Learn how concern over the weakening of religion in the late 1800s led to an influential movement known as “Muscular Christianity”—in particular through the Young Men’s Christian Association (YMCA). Historian Peggy Bendroth interviews the Library’s Jonathon Eder about his article “Manhood and Mary Baker Eddy: Muscular Christianity and Christian Science.” Recently published in Church History, it explores how Mary Baker Eddy addressed similar concerns to those of Muscular Christian advocates and explains the history of her own relationship with the YMCA.
Here are links to articles by Harry F. Porter, the Christian Science Olympian discussed in this episode:
Let me tell you what Christian Science has done for me…
The following letter from Harry F. Porter, the high jumper
Podcast guests
Dr.

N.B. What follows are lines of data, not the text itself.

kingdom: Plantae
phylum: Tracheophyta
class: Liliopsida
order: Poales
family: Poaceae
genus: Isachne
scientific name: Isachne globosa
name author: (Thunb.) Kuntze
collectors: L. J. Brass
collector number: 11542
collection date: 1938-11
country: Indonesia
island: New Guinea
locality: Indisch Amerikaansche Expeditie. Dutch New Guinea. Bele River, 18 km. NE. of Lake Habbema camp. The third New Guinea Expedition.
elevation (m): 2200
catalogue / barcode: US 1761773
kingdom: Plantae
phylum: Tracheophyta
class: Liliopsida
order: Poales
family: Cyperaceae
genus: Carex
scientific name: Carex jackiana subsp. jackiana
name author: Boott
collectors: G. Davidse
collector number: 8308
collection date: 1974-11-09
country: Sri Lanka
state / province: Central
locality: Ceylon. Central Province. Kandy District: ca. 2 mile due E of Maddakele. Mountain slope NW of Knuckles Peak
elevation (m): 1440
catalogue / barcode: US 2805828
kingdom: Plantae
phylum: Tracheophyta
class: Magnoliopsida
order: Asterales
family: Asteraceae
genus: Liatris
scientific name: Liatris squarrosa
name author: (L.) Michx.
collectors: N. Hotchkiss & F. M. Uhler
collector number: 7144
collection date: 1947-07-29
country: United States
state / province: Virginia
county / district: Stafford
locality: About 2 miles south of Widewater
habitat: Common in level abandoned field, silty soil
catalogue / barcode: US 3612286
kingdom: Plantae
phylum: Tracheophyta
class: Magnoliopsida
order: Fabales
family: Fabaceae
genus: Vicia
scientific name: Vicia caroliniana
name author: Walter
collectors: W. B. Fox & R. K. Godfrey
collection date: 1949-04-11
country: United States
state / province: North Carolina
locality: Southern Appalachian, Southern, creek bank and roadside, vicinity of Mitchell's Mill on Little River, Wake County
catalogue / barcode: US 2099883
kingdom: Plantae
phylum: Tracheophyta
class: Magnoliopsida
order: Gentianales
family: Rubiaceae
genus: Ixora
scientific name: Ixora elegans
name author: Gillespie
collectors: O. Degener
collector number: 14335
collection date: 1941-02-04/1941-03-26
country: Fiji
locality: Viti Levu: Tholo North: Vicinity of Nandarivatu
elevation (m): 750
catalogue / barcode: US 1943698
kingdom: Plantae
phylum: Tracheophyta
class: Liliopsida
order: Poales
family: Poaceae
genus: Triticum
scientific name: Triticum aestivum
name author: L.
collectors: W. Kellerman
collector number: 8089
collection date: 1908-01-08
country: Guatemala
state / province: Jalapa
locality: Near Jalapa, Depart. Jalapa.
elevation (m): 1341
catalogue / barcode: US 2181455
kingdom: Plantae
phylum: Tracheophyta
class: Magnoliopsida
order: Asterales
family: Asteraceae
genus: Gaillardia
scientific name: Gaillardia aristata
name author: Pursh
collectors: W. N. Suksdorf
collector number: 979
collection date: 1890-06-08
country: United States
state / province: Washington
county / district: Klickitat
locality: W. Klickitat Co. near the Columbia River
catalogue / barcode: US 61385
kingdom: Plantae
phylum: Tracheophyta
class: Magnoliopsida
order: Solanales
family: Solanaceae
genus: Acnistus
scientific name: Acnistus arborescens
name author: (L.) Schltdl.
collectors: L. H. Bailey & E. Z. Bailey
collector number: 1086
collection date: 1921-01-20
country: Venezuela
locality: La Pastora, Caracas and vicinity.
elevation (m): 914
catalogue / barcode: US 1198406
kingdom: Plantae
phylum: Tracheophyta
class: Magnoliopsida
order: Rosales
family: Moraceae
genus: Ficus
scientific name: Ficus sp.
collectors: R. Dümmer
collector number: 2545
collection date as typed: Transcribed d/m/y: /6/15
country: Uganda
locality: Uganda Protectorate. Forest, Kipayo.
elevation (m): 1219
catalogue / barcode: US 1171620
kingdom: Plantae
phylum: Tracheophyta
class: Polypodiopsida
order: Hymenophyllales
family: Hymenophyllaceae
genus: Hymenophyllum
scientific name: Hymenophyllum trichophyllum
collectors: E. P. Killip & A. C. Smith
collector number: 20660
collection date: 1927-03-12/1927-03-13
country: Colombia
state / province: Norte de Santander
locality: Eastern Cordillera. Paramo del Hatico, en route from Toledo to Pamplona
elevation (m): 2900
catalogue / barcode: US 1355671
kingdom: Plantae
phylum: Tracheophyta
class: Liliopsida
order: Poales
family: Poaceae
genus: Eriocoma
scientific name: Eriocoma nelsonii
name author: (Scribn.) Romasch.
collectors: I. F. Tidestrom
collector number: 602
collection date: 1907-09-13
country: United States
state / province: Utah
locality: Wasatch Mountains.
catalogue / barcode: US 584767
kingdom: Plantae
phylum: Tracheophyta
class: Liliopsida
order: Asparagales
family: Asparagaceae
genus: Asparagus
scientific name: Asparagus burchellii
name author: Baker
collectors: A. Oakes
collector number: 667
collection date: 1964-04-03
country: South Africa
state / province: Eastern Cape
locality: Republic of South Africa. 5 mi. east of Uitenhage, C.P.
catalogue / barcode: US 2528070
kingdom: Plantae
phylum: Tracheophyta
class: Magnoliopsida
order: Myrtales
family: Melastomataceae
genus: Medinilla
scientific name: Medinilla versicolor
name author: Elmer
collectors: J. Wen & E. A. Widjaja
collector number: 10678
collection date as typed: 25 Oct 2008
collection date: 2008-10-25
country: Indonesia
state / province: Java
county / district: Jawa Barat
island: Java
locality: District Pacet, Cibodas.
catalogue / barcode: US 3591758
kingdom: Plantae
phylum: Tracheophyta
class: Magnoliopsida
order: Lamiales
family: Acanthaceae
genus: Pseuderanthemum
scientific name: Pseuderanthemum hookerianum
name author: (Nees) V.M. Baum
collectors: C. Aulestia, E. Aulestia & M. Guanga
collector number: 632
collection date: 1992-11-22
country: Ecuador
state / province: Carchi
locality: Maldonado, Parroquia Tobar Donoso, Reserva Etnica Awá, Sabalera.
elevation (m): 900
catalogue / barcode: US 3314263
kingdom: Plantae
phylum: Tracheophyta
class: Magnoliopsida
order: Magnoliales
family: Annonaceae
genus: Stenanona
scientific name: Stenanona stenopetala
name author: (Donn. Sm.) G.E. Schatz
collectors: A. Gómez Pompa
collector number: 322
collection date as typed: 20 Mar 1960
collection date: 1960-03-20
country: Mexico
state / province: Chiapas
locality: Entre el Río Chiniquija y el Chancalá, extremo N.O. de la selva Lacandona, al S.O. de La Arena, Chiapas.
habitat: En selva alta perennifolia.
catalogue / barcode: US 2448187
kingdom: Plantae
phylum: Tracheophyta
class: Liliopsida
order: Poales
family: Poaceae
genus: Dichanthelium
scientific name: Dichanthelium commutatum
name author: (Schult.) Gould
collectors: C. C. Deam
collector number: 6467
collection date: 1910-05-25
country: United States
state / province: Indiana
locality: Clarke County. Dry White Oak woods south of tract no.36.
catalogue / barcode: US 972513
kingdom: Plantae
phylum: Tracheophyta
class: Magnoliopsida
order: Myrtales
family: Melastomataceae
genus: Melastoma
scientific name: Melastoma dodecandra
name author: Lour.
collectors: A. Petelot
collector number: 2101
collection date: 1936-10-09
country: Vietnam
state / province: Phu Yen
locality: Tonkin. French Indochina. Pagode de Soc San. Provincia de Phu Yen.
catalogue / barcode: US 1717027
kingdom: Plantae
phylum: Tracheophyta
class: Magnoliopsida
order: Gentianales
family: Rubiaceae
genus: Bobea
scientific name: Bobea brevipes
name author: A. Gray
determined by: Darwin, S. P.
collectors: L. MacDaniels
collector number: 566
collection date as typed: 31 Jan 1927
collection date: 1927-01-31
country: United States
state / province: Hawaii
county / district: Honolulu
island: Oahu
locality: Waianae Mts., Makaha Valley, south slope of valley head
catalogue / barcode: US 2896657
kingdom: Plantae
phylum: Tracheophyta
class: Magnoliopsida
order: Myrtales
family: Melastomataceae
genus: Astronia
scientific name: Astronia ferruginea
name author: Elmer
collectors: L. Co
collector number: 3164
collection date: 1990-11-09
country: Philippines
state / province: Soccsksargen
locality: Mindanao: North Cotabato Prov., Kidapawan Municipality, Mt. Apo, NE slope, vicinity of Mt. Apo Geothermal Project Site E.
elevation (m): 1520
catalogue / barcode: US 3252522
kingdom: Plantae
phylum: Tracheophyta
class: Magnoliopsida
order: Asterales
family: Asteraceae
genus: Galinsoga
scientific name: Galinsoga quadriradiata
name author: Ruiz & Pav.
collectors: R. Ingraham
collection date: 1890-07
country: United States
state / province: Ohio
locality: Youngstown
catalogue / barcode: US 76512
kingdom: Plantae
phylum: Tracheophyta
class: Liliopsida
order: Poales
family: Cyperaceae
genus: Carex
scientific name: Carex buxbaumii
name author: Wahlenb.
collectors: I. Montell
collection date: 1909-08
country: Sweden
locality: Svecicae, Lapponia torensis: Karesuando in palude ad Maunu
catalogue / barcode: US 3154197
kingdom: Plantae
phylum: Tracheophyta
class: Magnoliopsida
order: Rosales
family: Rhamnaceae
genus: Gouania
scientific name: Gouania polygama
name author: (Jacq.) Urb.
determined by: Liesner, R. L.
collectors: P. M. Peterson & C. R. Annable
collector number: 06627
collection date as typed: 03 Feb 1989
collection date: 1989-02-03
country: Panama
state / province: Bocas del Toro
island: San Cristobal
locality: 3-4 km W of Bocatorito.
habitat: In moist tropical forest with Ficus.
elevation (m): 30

Margaret Bendroth was the Executive Director for the Congregational Library & Archives for 15 years. She retired in 2019. She received her BA from Cornell University and a PhD in history from the Johns Hopkins University. She is the author of several books, including Fundamentalism and Gender, 1875 to the Present (Yale 1993); Fundamentalists in the City: Conflict and Division in Boston’s Churches, 1885 to 1950 (Oxford 2005); and A School of the Church: Andover Newton Across Two Centuries (Eerdmans 2008). Dr. Bendroth has edited several other volumes, including Women and Twentieth-Century Protestantism (Illinois 2002). In The Spiritual Practice of Remembering (Eerdmans 2013), she summons readers to remember and honor the past. Her most recent book, The Last Puritans: Mainline Protestants and the Power of the Past (UNC 2015), tells the story of how Congregationalists engaged deeply with their denomination’s storied past and recast their modern identity. She recently served as president of the American Society of Church History.
Jonathon Eder is the Library’s Programs Manager. He hosts the Seekers and Scholars podcast, which includes many episodes focused on cultural and spiritual movements of the late nineteenth and early twentieth centuries, and their relationship to Mary Baker Eddy. With a background in media, exhibit development, and religious studies, he has presented papers at the American Academy of Religion and the New England Museum Association. His article “Manhood and Mary Baker Eddy: Muscular Christianity and Christian Science” was published in the December 2020 issue of Church History: Studies in Christianity and Culture.